THE NEO-SCOTTISH UNIONISTS
An interesting day in our two national dailies, The Herald and The Scotsman.
The Letters page of both newspapers are often a better sample of the true mood of Scotland than the news, comment and editorial comment, especially in The Herald Letters page. But the Scotsman increasingly, and I hope not reluctantly, gives a platform to a wider range of views than Blackett Place, New Cutt Rigg or sundry nimby's and landowners fulminating against wind farms from the remote airts and pairts, and today we have Ruth Marr, a regular and mordant contributor to The Herald, but more rarely appearing in The Scotsman.
I hope Ruth and The Scotsman will forgive me for picking quotes, but -
On the Labour and Tory name changes -
"I'd always thought changing your name was something you did when you were fleeing from justice ..."

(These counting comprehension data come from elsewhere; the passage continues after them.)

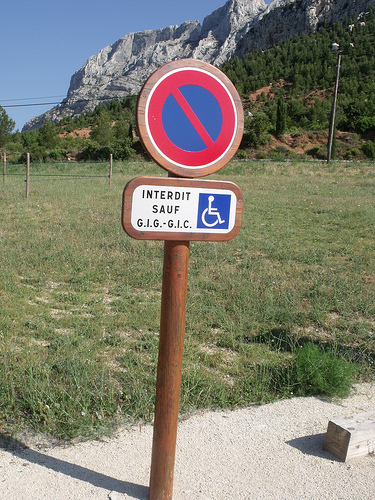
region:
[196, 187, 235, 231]
the square handicap symbol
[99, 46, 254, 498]
A sign on a wooden pole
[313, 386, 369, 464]
a railroad tie laying on the ground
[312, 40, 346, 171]
a telephone pole in the distance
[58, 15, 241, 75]
the grey rocky top of the mountain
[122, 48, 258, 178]
the round part of the sign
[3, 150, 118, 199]
part of a wooden fence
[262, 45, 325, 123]
green trees at the bottom of the mountain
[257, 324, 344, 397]
green grassy plants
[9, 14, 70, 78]
the clear blue sky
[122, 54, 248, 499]
a colorful sign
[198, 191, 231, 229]
a handicap symbol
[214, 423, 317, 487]
a sandy area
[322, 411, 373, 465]
a wooden block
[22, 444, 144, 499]
a shadow cast on the ground by a pole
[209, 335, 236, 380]
empty patches in the grass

On the newly-discovered Scottishness of the Tories and Labour -
"Are we witnessing expressions of sincere patriotism or political expediency?"
Gaun yersel' Ruth ...
Joyce McMillan always has something relevant to say, Ultimate Westminster bubble boy http://thescotsman.scotsman.com/joycemcmillan/Joyce-McMillan-39Ultimate-Westminster-bubble.6845058.jp e.g. this paragraph -
"The decline of the Labour Party as a grass-roots movement, the old Blairite obsession with severing trade union links, the growing separation of the leadership from the nuts-and-bolts organisation on the ground, and (sic) makes true radicalism possible; all of this has produced a generation of young would-be leaders with only a vague focus-group image of the society they would lead, and often no knowledge at all of its rich pattern of popular and local culture, and of how those cultures interact with the task of political organisation"

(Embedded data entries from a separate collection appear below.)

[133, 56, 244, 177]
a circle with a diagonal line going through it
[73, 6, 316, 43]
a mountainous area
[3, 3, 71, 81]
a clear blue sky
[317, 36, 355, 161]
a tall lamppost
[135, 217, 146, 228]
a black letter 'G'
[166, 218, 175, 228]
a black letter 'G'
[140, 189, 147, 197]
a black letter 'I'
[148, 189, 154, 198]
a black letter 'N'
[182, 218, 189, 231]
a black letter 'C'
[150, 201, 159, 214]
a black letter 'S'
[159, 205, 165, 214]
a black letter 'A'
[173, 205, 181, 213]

The above paragraph is worth more than the Collected 'What Labour Must Do' Essays of John McTernan to Labour, but they cannot confront the Blair Portrait in the Attic - it's too horrible to contemplate.
Ewan Crawford offers a challenging piece SNP show the way when it gets down to business http://thescotsman.scotsman.com/opinion/Ewan-Crawford-SNP-show-the.6845054.jp that includes this telling sentence in his closing paragraph -
"Since the SNP's election victory, a curious phenomenon has taken place: the government and Alex Salmond have been assailed on a range of issues, but the SNP's poll ratings have hit record highs."
Ewan also refers to the blatant misrepresentation of John Swinney's budget, and the notorious CPPR £850m figure, seized upon by The Scotsman among others with an agenda, although Ewan is too polite to say so. This hasn't stopped The Scotsman and other continuing to trot the figure out, including today. A good lie is worth too much to let it die quietly. The CPPR didn't lie of course - they were misunderstood and misquoted, poor dears. Aye, right then ...
The Great British Public think Ed Miliband is 'weird', rather as they thought John Redwood, a rising Tory star was weird, especially after his rendition of the Welsh national anthem. I can't think what gives people these ideas. John Redwood at least had the popular kudos of looking liking a Vulcan whose starship was about to be vapourised by Captain Kirk. Ed Miliband? The closest I can come is a young Raymond Burr, in his nascent phase as a sinister villain, before he lost his power of movement and became Ironside.
But let me close on an optimistic note - American movies at the close of the Capone era, the beginning of the talkies, and in the early stages of the Great Depression that followed the Wall Street Crash. Will movies - and our society, ever recover this vitality, this visual flair, this great music? In this era, when pop musicians are stressed if the vocal range leaves the diatonic scale and spans an octave, if more than four primitive harmonic changes are quite impossible, and where a key change or a modulation in unthinkable, indeed literally inconceivable, it seems unlikely.
No, we must be content with the soft porn and relentless sniggering sexual innuendo of Strictly Come Dancing and, God help us all, The X-Factor. But surely if the people must have bread and circuses, we could give them quality instead of this pap to divert them from the economic horrors that await if we stay in the UK.